Goldman Sachs reaffirmed its positive outlook on gold in a report released Monday, citing the potential for Federal Reserve rate cuts and persistent demand from China as key factors driving gold prices to new highs. This optimistic stance persists despite the backdrop of rising U.S. interest rates, which typically exert downward pressure on gold prices.

The brokerage highlights that while the Chinese market is sensitive to price shifts, structural changes are contributing to what it describes as an “unshakeable bull market” for gold in China. Factors such as lower interest rates and increasing economic uncertainties are fueling demand, even though higher prices are starting to dampen jewelry purchases.

Furthermore, China’s central bank has significantly increased its gold reserves in recent months, accumulating hundreds of tonnes.
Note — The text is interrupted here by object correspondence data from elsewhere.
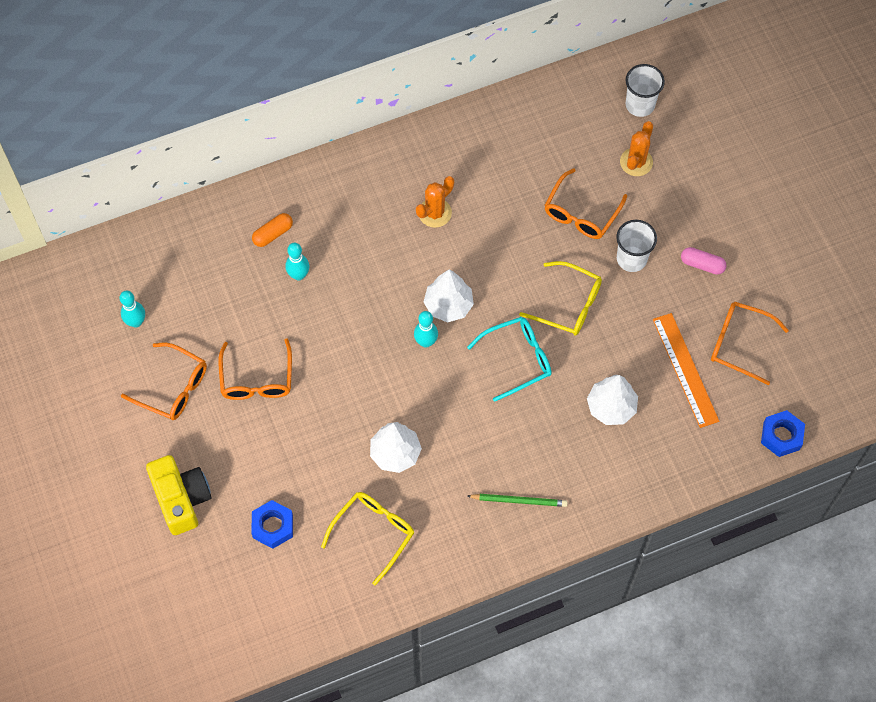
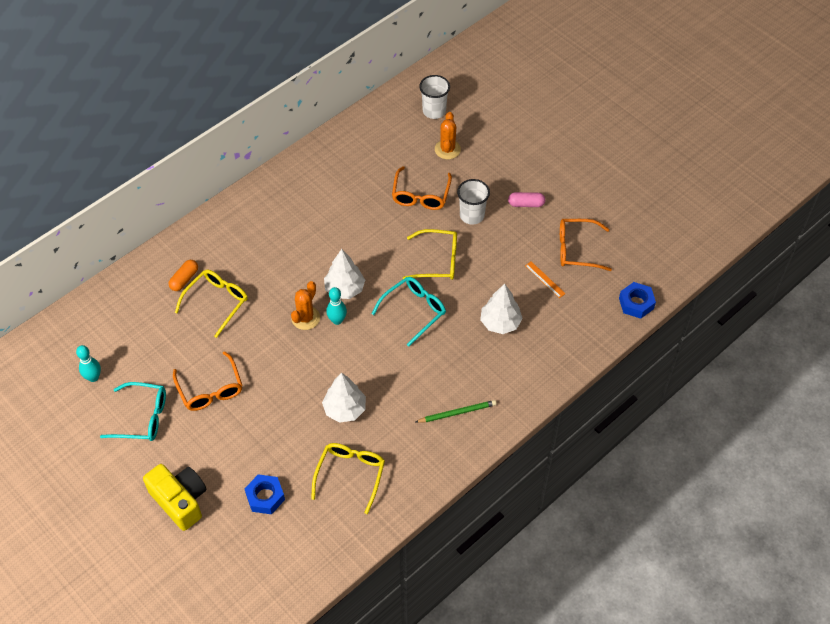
camera: 20 degrees left, 10 degrees down
(172, 387) = (142, 417): orange glasses -> turquoise glasses
(298, 275) = (216, 303): turquoise bowling pin -> yellow glasses
(435, 213) = (308, 227): orange cactus -> orange cactus (305, 318)
(685, 370) = (545, 279): orange ruler -> orange ruler, size x0.51

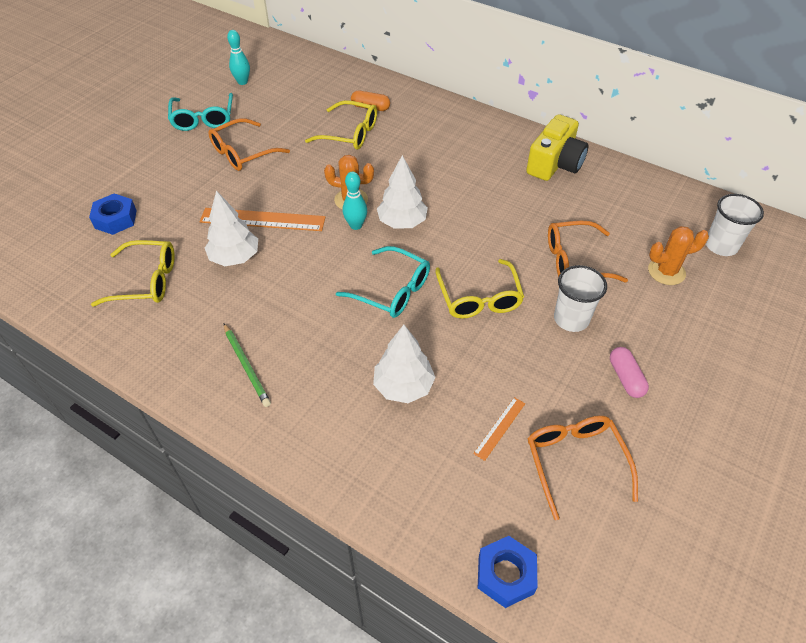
camera: 75 degrees right, 5 degrees down
(180, 500) = (111, 162): yellow camera -> yellow camera (555, 164)
(307, 384) = (262, 219): none -> orange ruler

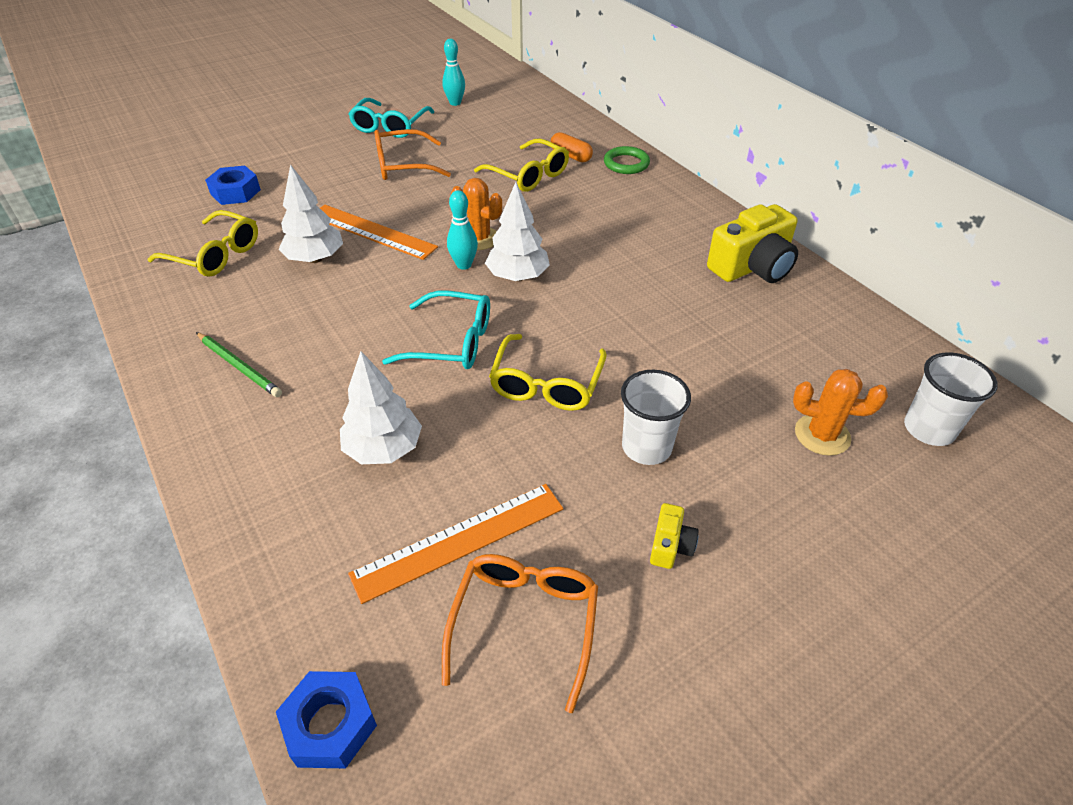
camera: 25 degrees right, 5 degrees down
(246, 366) = (239, 366): green pencil -> green pencil turned 45 degrees counterclockwise
(391, 290) = (451, 342): turquoise glasses -> turquoise glasses turned 45 degrees counterclockwise
(416, 103) = (626, 163): none -> green ring
(499, 428) = (459, 540): orange ruler -> orange ruler, size x1.98
(575, 260) = (702, 381): orange glasses -> none
(625, 378) = (670, 545): pink capsule -> yellow camera

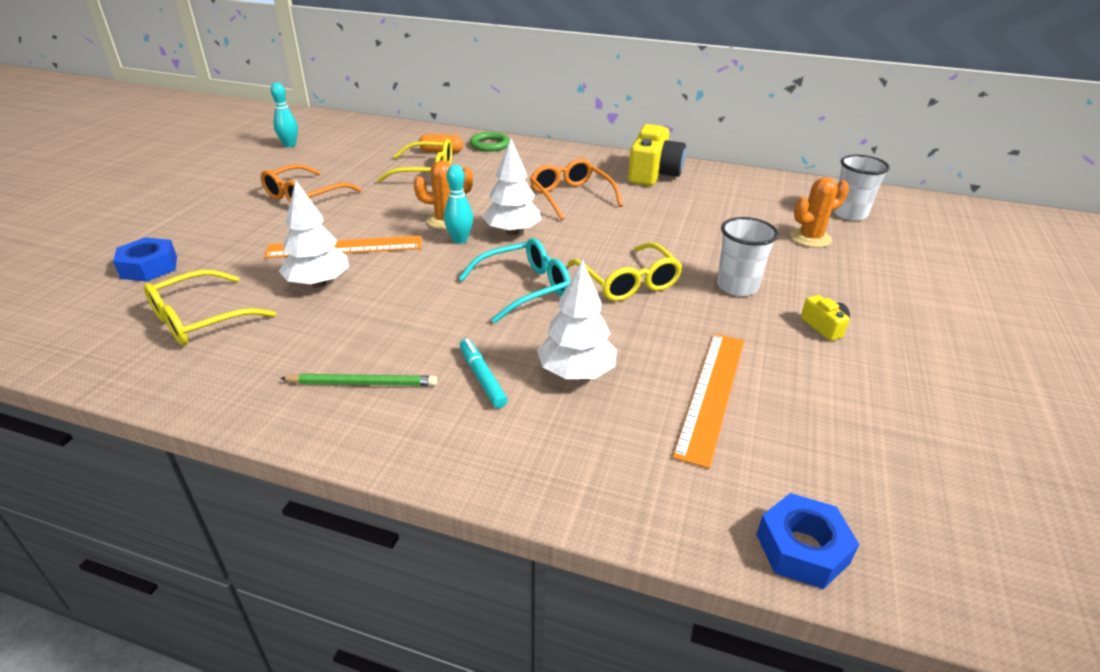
camera: 40 degrees left, 10 degrees down
(214, 254) = (201, 319): yellow glasses -> yellow glasses turned 150 degrees clockwise
(314, 410) = (482, 378): none -> turquoise marker
(390, 126) = (249, 175): turquoise glasses -> none
(524, 624) = (817, 412): orange glasses -> orange glasses (571, 197)

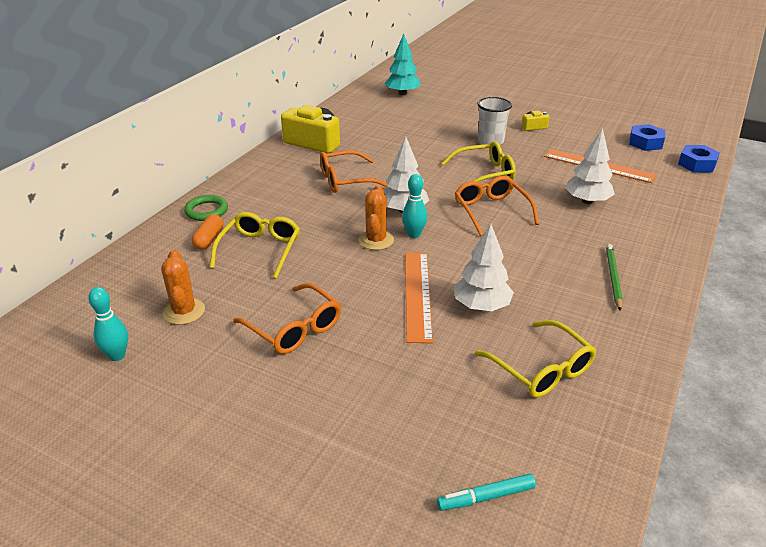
camera: 80 degrees left, 0 degrees up
(149, 267) = (444, 426): blue nut -> blue nut (645, 143)
(482, 378) = (598, 232): turquoise marker -> turquoise marker (486, 497)
(524, 288) = (491, 211): turquoise glasses -> orange glasses
(810, 238) = (433, 110): orange cactus -> orange cactus (184, 311)
(849, 214) = (402, 93): white cup -> turquoise tree

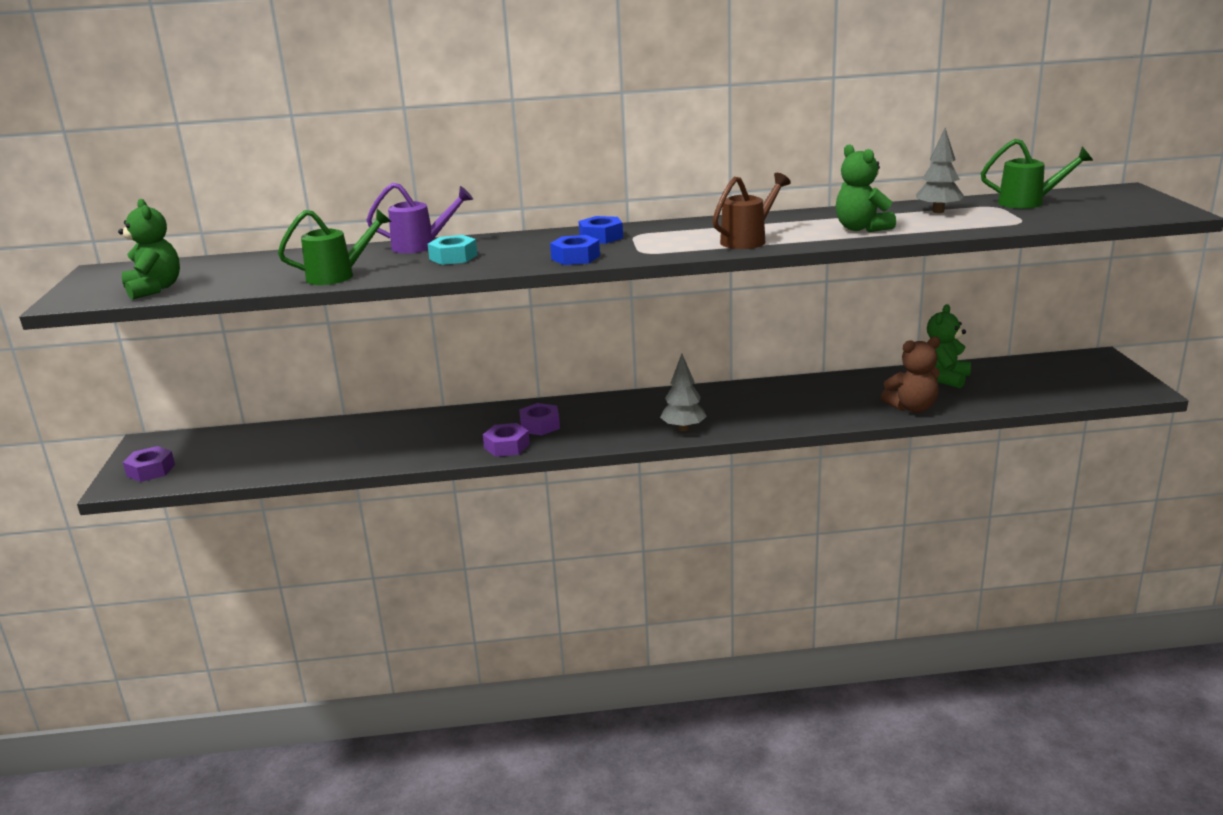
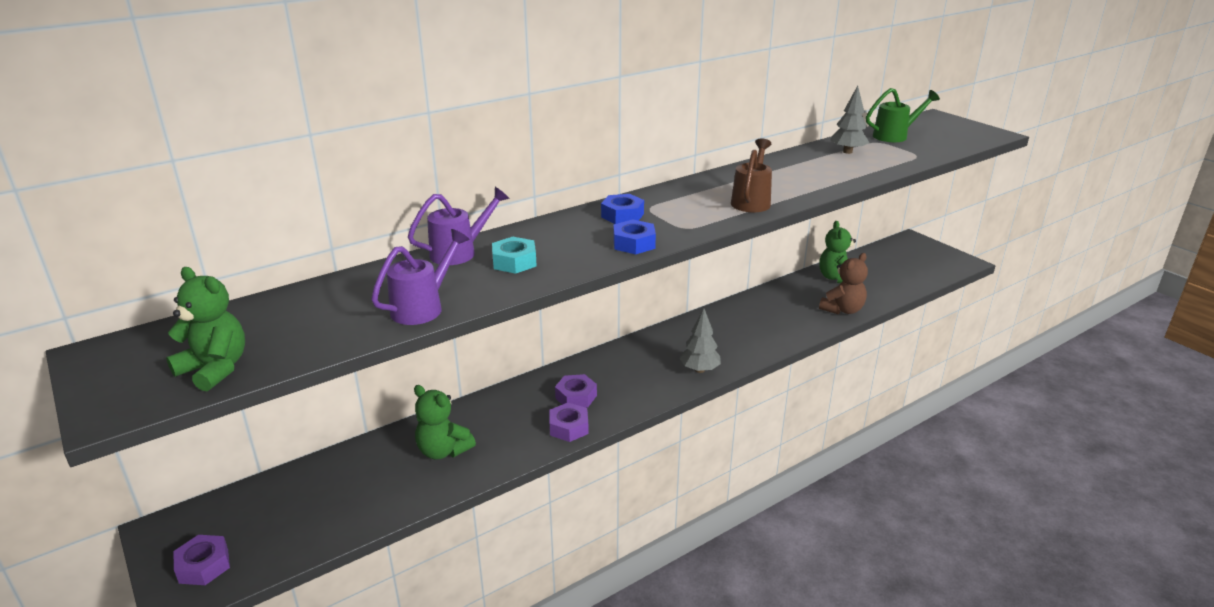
camera: 30 degrees left, 5 degrees up
(338, 275) = (423, 307): green watering can -> purple watering can
(861, 228) = (819, 177): green teddy bear -> green teddy bear (443, 451)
Analysts attribute these substantial acquisitions to concerns over U.S. financial sanctions and the stability of U.S. sovereign debt.

Goldman Sachs notes the importance of central bank gold purchases, which have surged threefold since mid-2022. The firm remains confident in long gold positions, maintaining its bullish forecast of $2,700 per ounce for 2025, representing a 12% increase from current spot prices.

The anticipated return of Western capital to the gold market, driven by potential Fed rate cuts, further enhances the long-term prospects for gold. Despite possible short-term fluctuations in Chinese demand due to price sensitivity, the overall outlook for gold remains highly positive.